Just about a year ago, The New Republic published a long and well-documented indictment of American and international policy around Darfur. The article was by Richard Just, one of our most gifted and scrupulous writers and editors. The piece was called "The Truth Will Not Set You Free." It made something of a stir even though it was published in the middle of a campaign defined by slogans. Joe Lieberman took the article to John McCain. Someone (now high in government) whom I do not feel free to mention took it to Barack Obama. But the stirring didn't quite move the principals, although they both pointed out that earlier in the campaign they had issued a joint statement precisely about Darfur.

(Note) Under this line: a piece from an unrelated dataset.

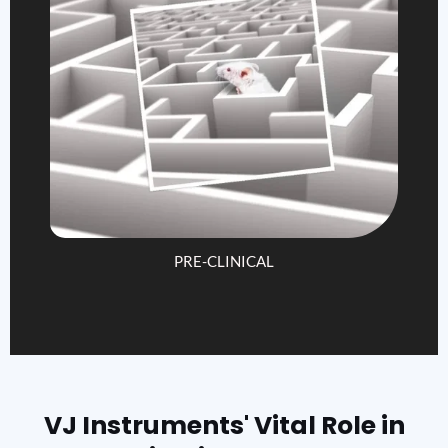
PRE-CLINICAL
VJ Instruments' Vital Role in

Oops, I almost wrote "Biafra" whose dread and forgotten fate I fear also will be Darfur's.
Now, again, Just has written a desolating essay about Darfur and the ugly cynicism of paying lip service to the cause but doing nothing. Worse, disguising the realities. It will be published in out next print edition (to which you may subscribe here) and thereafter on the web (but only thereafter).

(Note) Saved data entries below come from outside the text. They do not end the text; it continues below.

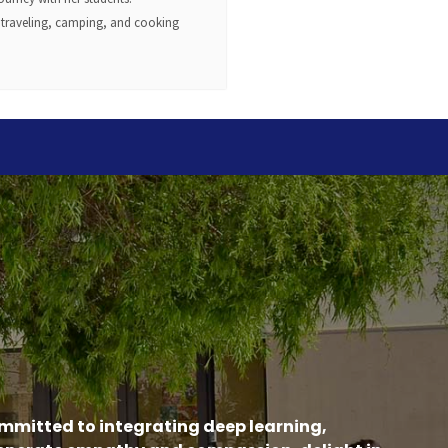
, traveling, camping, and cooking
ommitted to integrating deep learning,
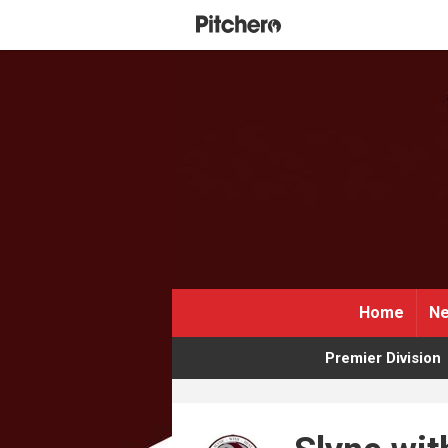
Home
Ne
Premier Division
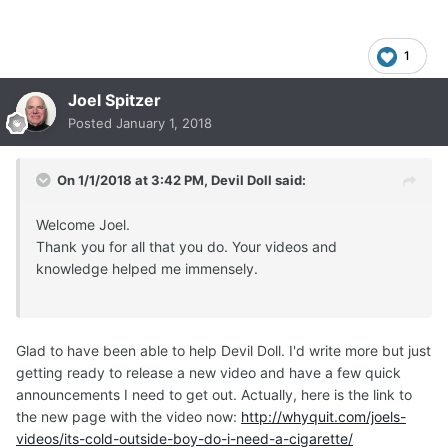
1
Joel Spitzer
Posted
January 1, 2018
On 1/1/2018 at 3:42 PM,
Devil Doll
said:
Welcome Joel.
Thank you for all that you do. Your videos and
knowledge helped me immensely.
Glad to have been able to help Devil Doll. I'd write more but just
getting ready to release a new video and have a few quick
announcements I need to get out. Actually, here is the link to
the new page with the video now:
http://whyquit.com/joels-
videos/its-cold-outside-boy-do-i-need-a-cigarette/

We've also had the benefit of carrying the pathbreaking writings of Eric Reeves who was quite literally the first person to address the question of Darfur as a challenge to western civilization.

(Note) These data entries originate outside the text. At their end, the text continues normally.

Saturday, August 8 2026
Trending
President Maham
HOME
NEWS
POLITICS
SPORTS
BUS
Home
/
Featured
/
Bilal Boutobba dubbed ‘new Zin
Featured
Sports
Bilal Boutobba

He's got a devastation of an op-ed in this morning's Boston Globe, "The phony optimism on Darfur." There's another one of Obama's highly touted "special envoys," this one Scott Gration. What he proposes is that we normalize relations with Khartoum, "including," as Reeves characterizes it, "lifting sanctions and removing Sudan from the State Department list of terrorist-sponsoring nations."
Read the piece. If you don't weep or get angry you have a heart of stone.